_Fragmento de origen:_
* * * * * * * * *

Debemos condenar y condenamos a P.B.A., obrero agrícola y a A.A.M., de oficio sus labores, a las penas de dos meses de arresto mayor, multa de diez mil pesetas y a indemnizar, solidaria y mancomunadamente, a los perjudicados R.B. en tres mil quinientas pesetas (por lo del terno) y a M.I.C. en mil quinientas pesetas (coste del hair dresse de señoras, cardados, y permanentes sobre todo), más el pago de las costas procesales, etc., etc.
           
   Cada cosa en su tiempo; y ese Auto de Fe que hoy nos parece desproporcionado y represor de la libertad, pensamos que otro hubiera sido el criterio del Tribunal si la defensa hubiese presentado, como prueba pericial y concluyente, los guarismos que, de acuerdo con el sistema métrico decimal, dimensionan la cilíndrica herramienta calzada en posición cenital. A saber:          

Eslora total......................  42,0  cm.
Diámetro de la base.........    8,5  cm.  (aplíquese la fórmula 2pr)
Diámetro de la cúpula......    7,5  cm.  (                               “ )

(Datos científicamente contrastados y aportados por el Ilustrísimo académico don Camilo José Cela al doctor don J. de P.A., profesor adjunto de Patología Médica). No comment.

* * * * * * * * *

_Datos extraídos:_
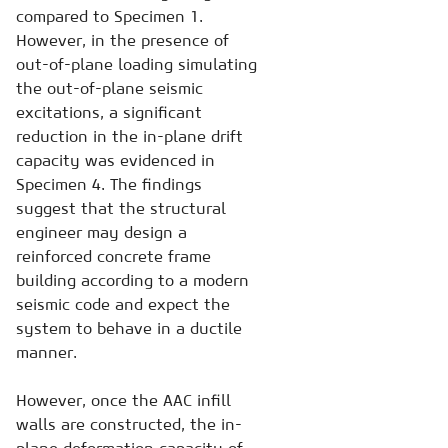
compared to Specimen 1.
However, in the presence of
out-of-plane loading simulating
the out-of-plane seismic
excitations, a significant
reduction in the in-plane drift
capacity was evidenced in
Specimen 4. The findings
suggest that the structural
engineer may design a
reinforced concrete frame
building according to a modern
seismic code and expect the
system to behave in a ductile
manner.
However, once the AAC infill
walls are constructed, the in-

* * * * * * * * *

_Explora el material:_
**A.** Cita sin cambios la parte del fragmento sobre la sentencia que comienza con las palabras que contienen "Cada cosa en" y concluye con "Médica). No comment.".
**B.** Prolonga el fragmento sobre la sentencia desde el punto en que termina.

_Tus respuestas escritas:_
**A.**
Cada cosa en su tiempo; y ese Auto de Fe que hoy nos parece desproporcionado y represor de la libertad, pensamos que otro hubiera sido el criterio del Tribunal si la defensa hubiese presentado, como prueba pericial y concluyente, los guarismos que, de acuerdo con el sistema métrico decimal, dimensionan la cilíndrica herramienta calzada en posición cenital. A saber:          

Eslora total......................  42,0  cm.
Diámetro de la base.........    8,5  cm.  (aplíquese la fórmula 2pr)
Diámetro de la cúpula......    7,5  cm.  (                               “ )

(Datos científicamente contrastados y aportados por el Ilustrísimo académico don Camilo José Cela al doctor don J. de P.A., profesor adjunto de Patología Médica). No comment.

**B.**
   Pronto se van a cumplir las bodas de oro de tan patriótico evento y mejor ocasión no hay para conmemorarlo con algún detalle, yo que sé: un pink, llaveros, pegatinas, una huelga general, un castillo de fuegos artificiales, un pregón, un recorte en las pensiones, concursos, carreras de sacos, construir un aeropuerto en Archidona, la proclamación de la reina de las fiestas, y ¿por qué no un rey?... En fin, cosas que hacer, haylas, excepto la celebración de Juegos Florales, cuyos laureles per seculum pertenecen a nuestro Nobel:

Claro cipote, cuya frente altiva
Cubre de nubes tan tupido velo
Que nos hace  creer que en ella el cielo
Y en sus cojones su razón estriba.

En ti mostró su boca vengativa
El gran león, forzado en su celo,
Y en ti de voluntad empieza el vuelo
Del goterón de leche en lavativa.

Hoy proclama la gloria de Archidona
Que anegas con tus huevos a su gente
Por tu fluidora pija perseguida.

Hoy el mundo en tu justo honor pregona
Que salvo incordio, chancro o accidente,
No hay pija cual tu pija en esta vida.